Tuesday, 5 May 2015

Party manifestoes, part 1: Four lessons to untangle the public health policies

Guest post by Avril Rhodes

Hung over by the election talk? Worn down by the TV debates? Well how about reading the manifestoes? Be honest with yourself, when did you last read a manifesto? The Liberal Democrats’ manifesto is 158 pages, but the remaining largest national parties (Conservative, Labour, Green and UKIP) make do with around 70 to 80ish pages. And the public health policies are all over the place, under welfare, housing, transport, the environment, education, the economy and, occasionally, under health – so need some real work to find. However, that’s good, even if the party seems untroubled by, or hasn’t heard of, the wider determinants of health, at least they’re there…or somewhere. So, first lesson, be prepared to find a public health policy just about anywhere. 

Second lesson, be ready to make comparisons and choose your topic. Take the broad sweep and you will find the whole thing indigestible, and it may turn you into a floating voter after you’ve agreed and disagreed in about equal measure with all you’ve read.

So, here’s one of the easier examples: booze and fags.
  • Conservatives will end open display of tobacco in shops, introduce plain packaging and support people “struggling with addictions”. The latter is swept up in a review in how best to treat long term yet treatable conditions, which include alcohol addictions. 
  • Labour come in with a levy on tobacco firms to pay for NHS staff and they will target high strength, low cost alcohol products, their argument being that this fuels problem drinking. 
  • The Liberal Democrats want to reduce smoking rates, complete the introduction of plain packaging and also make a tax levy on tobacco companies, in their case to contribute to the costs of health care and smoking cessation services. They will also monitor evidence on e-cigarettes and “ensure restrictions on marketing and use are proportionate and evidence based”. Finally they will introduce a minimum unit price (MUP) for alcohol. 
  • The Greens will increase alcohol and tobacco taxes to help fund NHS spending increases and set a MUP of 50p. In a big section on road safety they will reduce the alcohol limit for drivers “to as close to zero as possible”. 
  • UKIP under their “Save the Pub” campaign will provide tax breaks for micro-breweries, amend the smoking ban to give pubs the chance to open smoking rooms, “properly ventilated and separated”, oppose minimum unit pricing and reverse the plain packaging rules.
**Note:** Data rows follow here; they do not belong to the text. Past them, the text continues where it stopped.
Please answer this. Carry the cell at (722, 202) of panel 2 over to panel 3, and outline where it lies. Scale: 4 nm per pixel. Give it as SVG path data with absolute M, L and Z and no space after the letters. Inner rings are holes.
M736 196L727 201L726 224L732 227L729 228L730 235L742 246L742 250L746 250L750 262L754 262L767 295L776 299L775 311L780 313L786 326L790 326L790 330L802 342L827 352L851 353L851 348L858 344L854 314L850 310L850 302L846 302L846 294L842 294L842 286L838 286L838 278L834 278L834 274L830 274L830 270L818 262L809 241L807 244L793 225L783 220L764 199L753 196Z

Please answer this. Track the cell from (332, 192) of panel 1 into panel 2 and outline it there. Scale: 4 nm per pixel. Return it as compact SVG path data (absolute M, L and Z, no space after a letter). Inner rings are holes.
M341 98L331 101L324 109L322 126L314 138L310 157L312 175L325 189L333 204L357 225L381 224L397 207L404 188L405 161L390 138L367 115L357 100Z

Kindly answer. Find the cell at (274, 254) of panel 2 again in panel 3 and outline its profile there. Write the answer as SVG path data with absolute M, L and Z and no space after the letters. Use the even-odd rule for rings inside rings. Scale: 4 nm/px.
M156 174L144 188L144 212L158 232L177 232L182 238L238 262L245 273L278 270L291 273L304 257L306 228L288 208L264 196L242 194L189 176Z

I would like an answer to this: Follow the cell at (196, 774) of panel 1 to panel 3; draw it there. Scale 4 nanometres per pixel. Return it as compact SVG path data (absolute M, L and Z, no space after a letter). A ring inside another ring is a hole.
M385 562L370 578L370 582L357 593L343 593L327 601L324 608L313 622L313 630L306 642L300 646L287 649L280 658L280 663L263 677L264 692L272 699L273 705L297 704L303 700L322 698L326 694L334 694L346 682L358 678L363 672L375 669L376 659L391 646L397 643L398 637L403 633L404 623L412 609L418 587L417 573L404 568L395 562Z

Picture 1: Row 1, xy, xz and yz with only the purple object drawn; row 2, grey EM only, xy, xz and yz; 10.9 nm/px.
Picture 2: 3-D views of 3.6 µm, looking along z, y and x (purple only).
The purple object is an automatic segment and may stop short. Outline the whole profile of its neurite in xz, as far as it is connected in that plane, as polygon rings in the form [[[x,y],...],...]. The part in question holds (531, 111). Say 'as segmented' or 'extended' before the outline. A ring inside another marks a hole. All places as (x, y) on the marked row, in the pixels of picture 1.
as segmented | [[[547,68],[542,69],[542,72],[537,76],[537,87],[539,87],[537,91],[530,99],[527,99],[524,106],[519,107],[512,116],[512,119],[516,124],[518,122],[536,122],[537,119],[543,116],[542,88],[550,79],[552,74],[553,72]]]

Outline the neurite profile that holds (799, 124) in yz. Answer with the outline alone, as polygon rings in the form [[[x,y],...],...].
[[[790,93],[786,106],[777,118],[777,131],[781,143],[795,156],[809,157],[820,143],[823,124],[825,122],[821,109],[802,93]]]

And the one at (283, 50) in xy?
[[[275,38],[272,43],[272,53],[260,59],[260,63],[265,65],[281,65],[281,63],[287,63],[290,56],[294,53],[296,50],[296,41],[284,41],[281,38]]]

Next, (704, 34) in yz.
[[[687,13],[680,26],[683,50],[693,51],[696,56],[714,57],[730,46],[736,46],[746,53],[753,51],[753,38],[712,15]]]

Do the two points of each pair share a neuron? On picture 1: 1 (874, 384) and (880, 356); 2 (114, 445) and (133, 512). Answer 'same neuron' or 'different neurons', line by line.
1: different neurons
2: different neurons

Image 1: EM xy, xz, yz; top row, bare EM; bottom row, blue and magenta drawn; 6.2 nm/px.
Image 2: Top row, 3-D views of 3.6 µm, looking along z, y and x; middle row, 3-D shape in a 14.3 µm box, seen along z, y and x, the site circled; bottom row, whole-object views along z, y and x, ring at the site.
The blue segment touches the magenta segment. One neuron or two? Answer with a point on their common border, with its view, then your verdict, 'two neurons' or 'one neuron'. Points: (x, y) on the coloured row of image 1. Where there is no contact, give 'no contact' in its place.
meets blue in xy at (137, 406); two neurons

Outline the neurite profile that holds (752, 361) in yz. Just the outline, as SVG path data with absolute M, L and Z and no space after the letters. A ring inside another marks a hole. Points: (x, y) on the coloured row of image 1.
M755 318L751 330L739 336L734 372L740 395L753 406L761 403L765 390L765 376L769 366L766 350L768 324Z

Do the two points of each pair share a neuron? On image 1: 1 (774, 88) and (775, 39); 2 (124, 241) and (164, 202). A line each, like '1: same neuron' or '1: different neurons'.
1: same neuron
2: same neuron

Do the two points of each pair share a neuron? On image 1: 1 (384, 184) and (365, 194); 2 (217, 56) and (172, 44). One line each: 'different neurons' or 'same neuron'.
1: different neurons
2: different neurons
All of this, which you will have guessed, is in a chapter on “Heritage and Tourism”.
Third lesson, consider what’s not been said. Reading between the lines I think it’s probable, for example that Labour and the Greens would favour plain packaging, the Liberal Democrats might consider 50p for their MUP, and Labour might be amenable to, say, reducing the blood alcohol limits. But we can’t be sure.

Fourth lesson, if you’re going to have a debate with your friends about what’s on offer, anticipate the arguments they might offer, like, for example, that good local pubs, will combat loneliness, provide employment, and maintain community cohesion. Does that end justify the means? Or is UKIP’s claim that 6,000 pubs closed due to the smoking ban and ending the alcohol duty escalator worth bringing in the smokers from the cold?

All views expressed are exclusively those of the author.